──────── Data

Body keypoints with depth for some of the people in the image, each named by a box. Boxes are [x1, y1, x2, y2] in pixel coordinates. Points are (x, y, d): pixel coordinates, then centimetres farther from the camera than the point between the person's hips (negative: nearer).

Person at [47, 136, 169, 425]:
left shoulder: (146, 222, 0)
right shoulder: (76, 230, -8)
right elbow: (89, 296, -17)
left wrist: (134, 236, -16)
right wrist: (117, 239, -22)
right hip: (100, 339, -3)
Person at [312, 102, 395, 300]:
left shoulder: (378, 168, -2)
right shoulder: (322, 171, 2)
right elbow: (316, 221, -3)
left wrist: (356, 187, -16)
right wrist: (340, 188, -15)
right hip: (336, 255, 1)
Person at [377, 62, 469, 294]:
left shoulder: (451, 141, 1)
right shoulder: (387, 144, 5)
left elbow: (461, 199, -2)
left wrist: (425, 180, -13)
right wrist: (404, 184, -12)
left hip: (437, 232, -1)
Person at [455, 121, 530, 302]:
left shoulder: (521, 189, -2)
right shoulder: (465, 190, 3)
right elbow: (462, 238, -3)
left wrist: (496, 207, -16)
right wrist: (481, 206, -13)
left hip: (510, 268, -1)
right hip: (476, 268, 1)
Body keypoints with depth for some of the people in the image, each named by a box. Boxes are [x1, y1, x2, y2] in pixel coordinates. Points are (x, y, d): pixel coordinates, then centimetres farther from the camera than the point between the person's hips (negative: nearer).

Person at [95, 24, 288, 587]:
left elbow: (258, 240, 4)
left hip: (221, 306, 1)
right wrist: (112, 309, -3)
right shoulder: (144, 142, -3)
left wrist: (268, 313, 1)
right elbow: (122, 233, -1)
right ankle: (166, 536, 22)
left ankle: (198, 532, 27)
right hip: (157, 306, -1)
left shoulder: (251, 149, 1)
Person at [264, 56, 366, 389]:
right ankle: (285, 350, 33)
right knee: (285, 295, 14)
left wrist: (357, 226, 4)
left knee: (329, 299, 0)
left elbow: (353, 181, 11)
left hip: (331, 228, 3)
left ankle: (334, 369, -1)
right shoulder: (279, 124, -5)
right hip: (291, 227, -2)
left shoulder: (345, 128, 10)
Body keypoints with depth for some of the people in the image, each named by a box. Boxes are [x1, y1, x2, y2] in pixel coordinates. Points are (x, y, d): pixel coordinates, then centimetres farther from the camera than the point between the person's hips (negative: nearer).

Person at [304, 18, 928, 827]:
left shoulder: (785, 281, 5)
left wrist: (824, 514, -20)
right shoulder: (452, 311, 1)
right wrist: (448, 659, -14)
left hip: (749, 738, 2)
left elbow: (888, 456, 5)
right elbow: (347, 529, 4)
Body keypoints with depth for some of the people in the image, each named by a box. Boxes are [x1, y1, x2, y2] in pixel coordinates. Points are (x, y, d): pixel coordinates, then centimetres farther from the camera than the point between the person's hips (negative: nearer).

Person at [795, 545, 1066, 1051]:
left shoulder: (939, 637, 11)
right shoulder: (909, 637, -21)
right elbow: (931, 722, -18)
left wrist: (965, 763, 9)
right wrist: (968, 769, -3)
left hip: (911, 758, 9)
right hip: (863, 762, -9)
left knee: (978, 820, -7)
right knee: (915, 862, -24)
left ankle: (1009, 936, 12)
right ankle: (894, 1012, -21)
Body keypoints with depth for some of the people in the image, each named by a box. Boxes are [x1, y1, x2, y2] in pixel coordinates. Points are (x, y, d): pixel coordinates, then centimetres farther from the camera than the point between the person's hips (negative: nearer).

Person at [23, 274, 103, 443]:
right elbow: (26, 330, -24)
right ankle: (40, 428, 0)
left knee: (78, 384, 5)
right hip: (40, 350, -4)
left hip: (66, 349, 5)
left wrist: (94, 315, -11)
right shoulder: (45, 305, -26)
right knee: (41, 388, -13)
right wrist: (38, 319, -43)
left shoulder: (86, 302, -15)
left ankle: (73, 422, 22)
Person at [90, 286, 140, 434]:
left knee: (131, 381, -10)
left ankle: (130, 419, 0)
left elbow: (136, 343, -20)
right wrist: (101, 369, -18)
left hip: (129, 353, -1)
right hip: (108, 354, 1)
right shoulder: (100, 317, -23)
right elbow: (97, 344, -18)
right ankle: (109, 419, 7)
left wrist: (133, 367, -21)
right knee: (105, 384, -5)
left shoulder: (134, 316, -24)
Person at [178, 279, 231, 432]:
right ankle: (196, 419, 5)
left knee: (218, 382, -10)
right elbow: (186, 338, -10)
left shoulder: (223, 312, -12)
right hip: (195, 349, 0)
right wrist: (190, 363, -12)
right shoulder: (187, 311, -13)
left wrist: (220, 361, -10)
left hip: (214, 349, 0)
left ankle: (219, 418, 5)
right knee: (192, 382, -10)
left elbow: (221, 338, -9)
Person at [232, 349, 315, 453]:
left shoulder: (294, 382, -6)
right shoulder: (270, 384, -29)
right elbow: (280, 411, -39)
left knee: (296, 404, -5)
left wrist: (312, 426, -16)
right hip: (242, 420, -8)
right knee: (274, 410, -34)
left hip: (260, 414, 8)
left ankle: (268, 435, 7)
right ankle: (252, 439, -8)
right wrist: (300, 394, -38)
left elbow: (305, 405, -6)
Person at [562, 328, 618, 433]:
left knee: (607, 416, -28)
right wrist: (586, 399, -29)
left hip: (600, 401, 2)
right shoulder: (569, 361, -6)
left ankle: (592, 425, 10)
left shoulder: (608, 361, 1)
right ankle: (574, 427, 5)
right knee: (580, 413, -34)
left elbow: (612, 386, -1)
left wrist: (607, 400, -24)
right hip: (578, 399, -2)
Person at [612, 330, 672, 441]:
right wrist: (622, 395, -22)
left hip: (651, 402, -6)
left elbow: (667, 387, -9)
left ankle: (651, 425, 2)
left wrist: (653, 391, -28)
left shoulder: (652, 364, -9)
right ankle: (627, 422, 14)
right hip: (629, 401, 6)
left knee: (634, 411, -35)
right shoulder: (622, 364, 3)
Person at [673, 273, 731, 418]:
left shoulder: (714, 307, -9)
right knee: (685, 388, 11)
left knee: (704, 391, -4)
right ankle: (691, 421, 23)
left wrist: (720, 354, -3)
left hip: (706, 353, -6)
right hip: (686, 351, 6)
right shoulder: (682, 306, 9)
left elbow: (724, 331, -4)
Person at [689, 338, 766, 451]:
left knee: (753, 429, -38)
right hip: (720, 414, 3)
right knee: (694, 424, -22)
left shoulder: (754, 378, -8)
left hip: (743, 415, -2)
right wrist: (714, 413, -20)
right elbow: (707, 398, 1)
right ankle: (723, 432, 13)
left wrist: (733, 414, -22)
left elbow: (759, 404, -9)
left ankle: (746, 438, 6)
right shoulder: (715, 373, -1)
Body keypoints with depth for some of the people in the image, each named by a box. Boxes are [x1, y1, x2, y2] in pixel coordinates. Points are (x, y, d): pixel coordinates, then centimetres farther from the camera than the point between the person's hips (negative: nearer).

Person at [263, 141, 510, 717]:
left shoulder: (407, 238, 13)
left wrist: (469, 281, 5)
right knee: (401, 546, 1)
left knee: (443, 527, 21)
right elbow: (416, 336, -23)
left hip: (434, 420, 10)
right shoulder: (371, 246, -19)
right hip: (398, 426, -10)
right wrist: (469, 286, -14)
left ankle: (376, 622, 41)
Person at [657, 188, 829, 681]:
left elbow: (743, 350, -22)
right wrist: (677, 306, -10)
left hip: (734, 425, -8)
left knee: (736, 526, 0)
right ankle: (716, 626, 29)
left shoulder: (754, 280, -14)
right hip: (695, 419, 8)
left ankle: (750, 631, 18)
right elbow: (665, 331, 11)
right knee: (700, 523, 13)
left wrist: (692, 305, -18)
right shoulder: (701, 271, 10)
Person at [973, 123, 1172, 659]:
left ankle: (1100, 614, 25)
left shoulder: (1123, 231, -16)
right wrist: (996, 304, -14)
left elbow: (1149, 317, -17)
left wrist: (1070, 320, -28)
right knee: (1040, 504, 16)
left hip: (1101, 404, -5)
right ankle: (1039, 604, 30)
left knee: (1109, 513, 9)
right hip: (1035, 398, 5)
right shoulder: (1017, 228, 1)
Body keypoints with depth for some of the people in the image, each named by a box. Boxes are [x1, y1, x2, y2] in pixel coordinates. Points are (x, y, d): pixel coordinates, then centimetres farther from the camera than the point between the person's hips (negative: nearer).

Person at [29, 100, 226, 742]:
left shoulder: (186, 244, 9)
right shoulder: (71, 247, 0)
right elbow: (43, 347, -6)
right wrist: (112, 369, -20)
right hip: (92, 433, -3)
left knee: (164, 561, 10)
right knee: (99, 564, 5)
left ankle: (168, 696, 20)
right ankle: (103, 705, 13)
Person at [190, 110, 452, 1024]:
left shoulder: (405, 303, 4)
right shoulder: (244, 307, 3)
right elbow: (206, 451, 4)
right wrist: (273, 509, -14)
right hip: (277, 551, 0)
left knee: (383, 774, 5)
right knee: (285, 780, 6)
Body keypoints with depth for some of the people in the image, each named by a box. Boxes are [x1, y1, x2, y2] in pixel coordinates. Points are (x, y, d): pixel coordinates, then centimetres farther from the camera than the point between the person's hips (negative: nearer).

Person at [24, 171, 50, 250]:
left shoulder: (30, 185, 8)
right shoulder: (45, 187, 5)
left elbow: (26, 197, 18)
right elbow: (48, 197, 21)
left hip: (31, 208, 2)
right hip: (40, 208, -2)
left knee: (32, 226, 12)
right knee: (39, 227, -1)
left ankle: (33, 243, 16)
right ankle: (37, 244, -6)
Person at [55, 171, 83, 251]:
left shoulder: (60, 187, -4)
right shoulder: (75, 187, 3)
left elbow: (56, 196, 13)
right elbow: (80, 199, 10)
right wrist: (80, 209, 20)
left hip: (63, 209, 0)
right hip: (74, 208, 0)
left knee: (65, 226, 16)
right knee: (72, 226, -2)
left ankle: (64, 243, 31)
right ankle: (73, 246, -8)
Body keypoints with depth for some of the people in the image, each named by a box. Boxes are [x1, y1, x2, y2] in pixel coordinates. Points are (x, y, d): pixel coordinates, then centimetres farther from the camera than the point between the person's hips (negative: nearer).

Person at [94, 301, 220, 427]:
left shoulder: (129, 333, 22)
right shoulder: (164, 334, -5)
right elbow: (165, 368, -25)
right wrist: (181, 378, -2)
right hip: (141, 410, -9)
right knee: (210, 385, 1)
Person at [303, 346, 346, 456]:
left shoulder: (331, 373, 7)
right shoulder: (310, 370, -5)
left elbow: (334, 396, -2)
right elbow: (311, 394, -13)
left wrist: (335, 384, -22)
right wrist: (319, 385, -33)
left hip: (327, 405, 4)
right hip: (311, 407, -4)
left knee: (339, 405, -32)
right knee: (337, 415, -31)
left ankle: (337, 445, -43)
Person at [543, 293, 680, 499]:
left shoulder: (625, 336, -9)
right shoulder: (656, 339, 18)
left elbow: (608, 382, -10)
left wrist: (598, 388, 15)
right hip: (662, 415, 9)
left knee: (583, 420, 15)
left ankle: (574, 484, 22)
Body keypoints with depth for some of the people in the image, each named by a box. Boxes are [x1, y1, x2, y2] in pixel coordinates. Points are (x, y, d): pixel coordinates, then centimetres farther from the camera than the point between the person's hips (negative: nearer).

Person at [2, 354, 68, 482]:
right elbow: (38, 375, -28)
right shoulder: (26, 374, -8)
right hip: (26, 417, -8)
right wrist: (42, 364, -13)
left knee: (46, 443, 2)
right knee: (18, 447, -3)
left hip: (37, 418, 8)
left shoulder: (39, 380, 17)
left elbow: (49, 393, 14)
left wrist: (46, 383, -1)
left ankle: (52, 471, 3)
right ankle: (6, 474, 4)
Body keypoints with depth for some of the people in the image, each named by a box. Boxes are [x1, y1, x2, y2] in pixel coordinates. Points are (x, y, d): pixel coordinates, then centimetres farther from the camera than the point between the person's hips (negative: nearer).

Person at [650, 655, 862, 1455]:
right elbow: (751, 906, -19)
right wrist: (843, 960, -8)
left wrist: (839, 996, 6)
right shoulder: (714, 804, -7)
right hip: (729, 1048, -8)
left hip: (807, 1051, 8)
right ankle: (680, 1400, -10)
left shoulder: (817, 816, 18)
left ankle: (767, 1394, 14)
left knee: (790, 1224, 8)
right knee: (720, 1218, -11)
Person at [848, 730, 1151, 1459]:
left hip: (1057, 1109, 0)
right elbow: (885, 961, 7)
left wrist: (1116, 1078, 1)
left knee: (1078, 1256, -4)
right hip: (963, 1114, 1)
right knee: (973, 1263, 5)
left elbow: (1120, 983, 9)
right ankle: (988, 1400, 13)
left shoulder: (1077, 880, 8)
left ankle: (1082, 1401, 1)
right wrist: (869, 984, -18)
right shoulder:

────────────────

- [Directions for this task]: From the data above, output exactly the lines between the one containing "left shoulder: (939, 637, 11)" and the one containing "left elbow: (136, 343, -20)", counting both of them.

- [Result]:
left shoulder: (939, 637, 11)
right shoulder: (909, 637, -21)
right elbow: (931, 722, -18)
left wrist: (965, 763, 9)
right wrist: (968, 769, -3)
left hip: (911, 758, 9)
right hip: (863, 762, -9)
left knee: (978, 820, -7)
right knee: (915, 862, -24)
left ankle: (1009, 936, 12)
right ankle: (894, 1012, -21)
Body keypoints with depth for some of the people in the image, each named by a box. Boxes are [x1, y1, x2, y2] in pixel coordinates. Points are (x, y, d): pixel coordinates, then centimetres farther from the camera than the point between the person's hips (negative: nearer).

Person at [23, 274, 103, 443]:
right elbow: (26, 330, -24)
right ankle: (40, 428, 0)
left knee: (78, 384, 5)
right hip: (40, 350, -4)
left hip: (66, 349, 5)
left wrist: (94, 315, -11)
right shoulder: (45, 305, -26)
right knee: (41, 388, -13)
right wrist: (38, 319, -43)
left shoulder: (86, 302, -15)
left ankle: (73, 422, 22)
Person at [90, 286, 140, 434]:
left knee: (131, 381, -10)
left ankle: (130, 419, 0)
left elbow: (136, 343, -20)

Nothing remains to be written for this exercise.